--- TRAVAIL DEMANDÉ ---
1 – D'après l'extrait sur l'école saint-simonienne, où l'enseignement oral s'ouvrit-il ?
2 – Recopiez le passage de l'extrait sur l'école saint-simonienne qui commence par les mots « Bientôt aussi un » et se termine par « le grand collége. ».

Bientôt aussi un enseignement oral s’ouvrit dans une salle, rue Taranne, et M. Bazard y poursuivit, dans une longue suite de conférences, l’Exposition complète de la foi saint-simonienne. Alors les initiations allèrent chaque jour en augmentant ; l’école se recruta surtout parmi les hommes qui se paient le moins de rêveries, parmi les élèves de l’École Polytechnique, ce sanctuaire des sciences positives. C’est à cette date qu’il faut rapporter les affiliations de MM. Carnot, Michel Chevalier, Fournel, Dugied, Barrault, Charles Duveyrier, Talabot, et quelques autres qui, avec MM. Bazard, Enfantin et Rodrigues, premier trinôme saint-simonien, composèrent le noyau de philosophes et de prêtres qui devaient plus tard constituer ce que l’on nomma le grand collége.

--- MATÉRIEL FOURNI ---

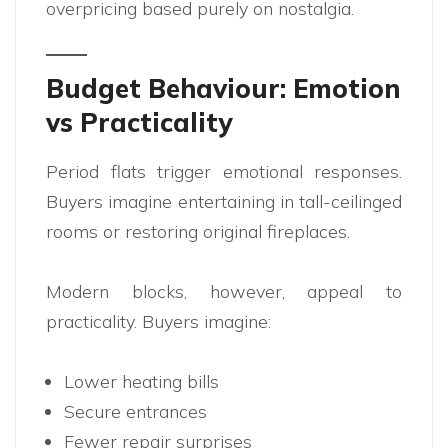
overpricing based purely on nostalgia.
Budget Behaviour: Emotion
vs Practicality
Period flats trigger emotional responses.
Buyers imagine entertaining in tall-ceilinged
rooms or restoring original fireplaces.
Modern blocks, however, appeal to
practicality. Buyers imagine:
Lower heating bills
Secure entrances
Fewer repair surprises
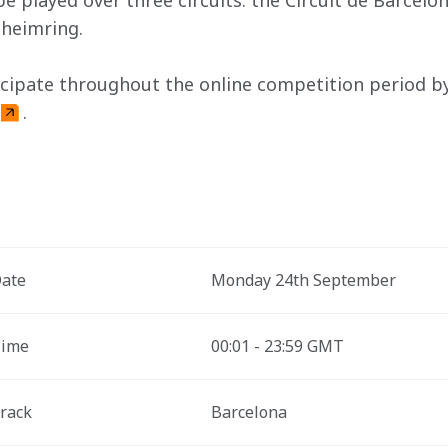
be played over three circuits: the Circuit de Barcelo
nheimring.
icipate throughout the online competition period by 
.
ate
Monday 24th September 
ime
00:01 - 23:59 GMT
rack
Barcelona 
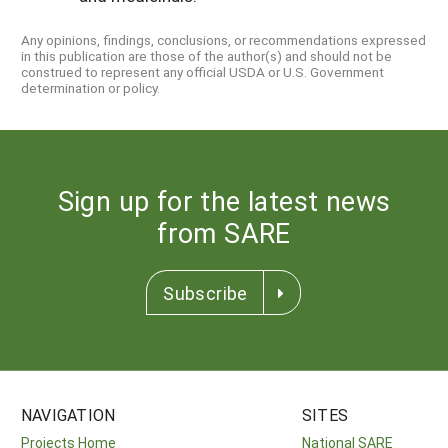
Any opinions, findings, conclusions, or recommendations expressed
in this publication are those of the author(s) and should not be
construed to represent any official USDA or U.S. Government
determination or policy.
Sign up for the latest news
from SARE
Subscribe
NAVIGATION
SITES
Projects Home
National SARE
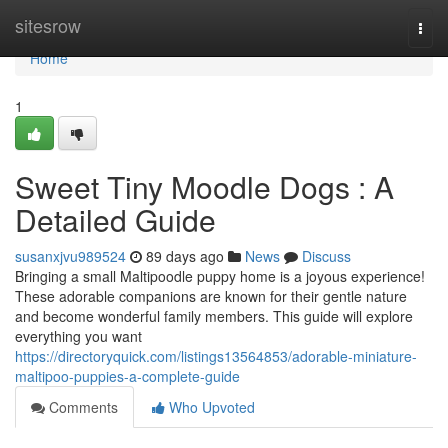
Home
sitesrow
Togg
navi
Home
1
Sweet Tiny Moodle Dogs : A
Detailed Guide
susanxjvu989524
89 days ago
News
Discuss
Bringing a small Maltipoodle puppy home is a joyous experience!
These adorable companions are known for their gentle nature
and become wonderful family members. This guide will explore
everything you want
https://directoryquick.com/listings13564853/adorable-miniature-
maltipoo-puppies-a-complete-guide
Comments
Who Upvoted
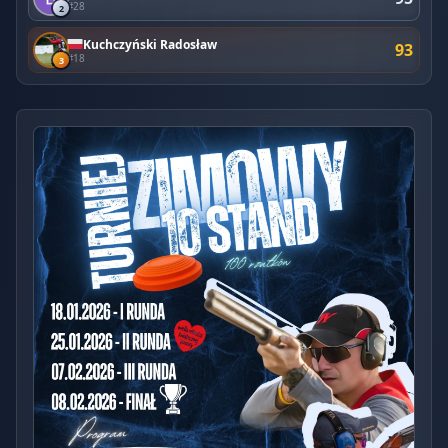
#28
2
Kuchczyński Radosław
93
#18
3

--- CORRIGÉS CI-DESSOUS ---
1 – Dans une salle, rue Taranne.

2 –
Bientôt aussi un enseignement oral s’ouvrit dans une salle, rue Taranne, et M. Bazard y poursuivit, dans une longue suite de conférences, l’Exposition complète de la foi saint-simonienne. Alors les initiations allèrent chaque jour en augmentant ; l’école se recruta surtout parmi les hommes qui se paient le moins de rêveries, parmi les élèves de l’École Polytechnique, ce sanctuaire des sciences positives. C’est à cette date qu’il faut rapporter les affiliations de MM. Carnot, Michel Chevalier, Fournel, Dugied, Barrault, Charles Duveyrier, Talabot, et quelques autres qui, avec MM. Bazard, Enfantin et Rodrigues, premier trinôme saint-simonien, composèrent le noyau de philosophes et de prêtres qui devaient plus tard constituer ce que l’on nomma le grand collége.